IT Essentials: AI, BS and WTF
The adults have left the room
We’ve reached a new high on the incompetence index in both politics and corporate comms.
Rather than focusing on a single story this week, I’m taking a mixed bag approach. Frankly, there’s just too much to talk about (can someone please turn off the news tap?).
By the way, I had a topic all lined up, a theme to go with and even supporting quotes – then Oracle suffered, denied and tried to hide a data breach, and President Trump decided to speed-run a global economic collapse. Flexibility is the soul of modern journalism.
Let’s start with Trump. The leader of an increasingly small slice of the free world decided to slap heavy tariffs on more than 100 countries for allegedly taking advantage of the USA. In most cases, that simply means they have historically exported more than they’ve imported. How dare Vietnam, a manufacturing hub for American goods, do such a thing?
Financial markets have plummeted on the news and tech stocks are taking an especial hammering. The tech-focused Nasdaq was down nearly 6% at close on Thursday.

What I’m especially proud of our team for spotting, though, is the apparent use of AI to decide on these tariff rates. It appears the Trump team has either fundamentally misunderstood how trade works or has taken ChatGPT’s word for how it does – because the “tariffs” Trump claims countries are charging are really just trade deficits.
They have also used an incorrect and lazy calculation, also suggested by all major AI chatbots, to set the reciprocal tariff rates.
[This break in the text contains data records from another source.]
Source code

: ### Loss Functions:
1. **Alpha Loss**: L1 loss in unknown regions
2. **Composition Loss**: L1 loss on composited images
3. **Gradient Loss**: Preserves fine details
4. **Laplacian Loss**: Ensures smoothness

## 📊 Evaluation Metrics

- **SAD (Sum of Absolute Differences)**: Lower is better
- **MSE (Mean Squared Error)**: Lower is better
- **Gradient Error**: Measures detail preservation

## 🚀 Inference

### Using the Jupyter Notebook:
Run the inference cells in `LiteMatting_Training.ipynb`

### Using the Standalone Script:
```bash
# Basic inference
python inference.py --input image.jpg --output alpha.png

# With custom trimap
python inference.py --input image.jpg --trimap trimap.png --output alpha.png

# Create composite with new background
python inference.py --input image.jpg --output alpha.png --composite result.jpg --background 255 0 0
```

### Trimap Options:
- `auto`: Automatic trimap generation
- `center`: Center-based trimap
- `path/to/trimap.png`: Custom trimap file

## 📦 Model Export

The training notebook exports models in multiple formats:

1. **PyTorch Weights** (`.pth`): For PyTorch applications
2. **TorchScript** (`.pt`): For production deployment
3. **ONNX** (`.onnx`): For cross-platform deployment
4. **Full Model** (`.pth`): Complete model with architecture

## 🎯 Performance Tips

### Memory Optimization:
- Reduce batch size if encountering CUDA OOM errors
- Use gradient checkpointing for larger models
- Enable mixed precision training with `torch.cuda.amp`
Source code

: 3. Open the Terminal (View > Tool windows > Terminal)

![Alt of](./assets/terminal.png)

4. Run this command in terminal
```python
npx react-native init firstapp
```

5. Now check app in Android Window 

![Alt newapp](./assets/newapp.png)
Even if gen AI wasn’t involved in the decision – which might honestly be worse – there is simply no economic rationale behind it.
Oracle’s oopsy
Modern data privacy regulations make it pretty clear that companies need to be open and transparent when they suffer a data breach. Can someone tell Oracle?
First, the company denied a breach had happened. Then it turned out there had actually been two breaches. And finally, Big Red tried to hide the evidence.
While the outcome of other attacks, like those on the British Library and Reddit, set the gold standard in how to deal with the fallout, Oracle’s response is a case study in how not to handle a breach.
Transparency and honesty should be watchwords for any organisation in the aftermath of a cyberattack. Trying to cover it all up is far worse for your reputation than simply holding your hands up and saying, “We failed, but we’ll do better next time.”
What ties these stories together, beyond the chaos, is the complete absence of grown-ups in the room. The former president writing trade policy like it’s fanfiction, and the tech giant fumbling its way through a cover-up like no one’s watching, both remind us how dangerous power is when the people wielding it lack responsibility.
At least when ChatGPT gets something wrong, it doesn’t try to scrub the Wayback Machine.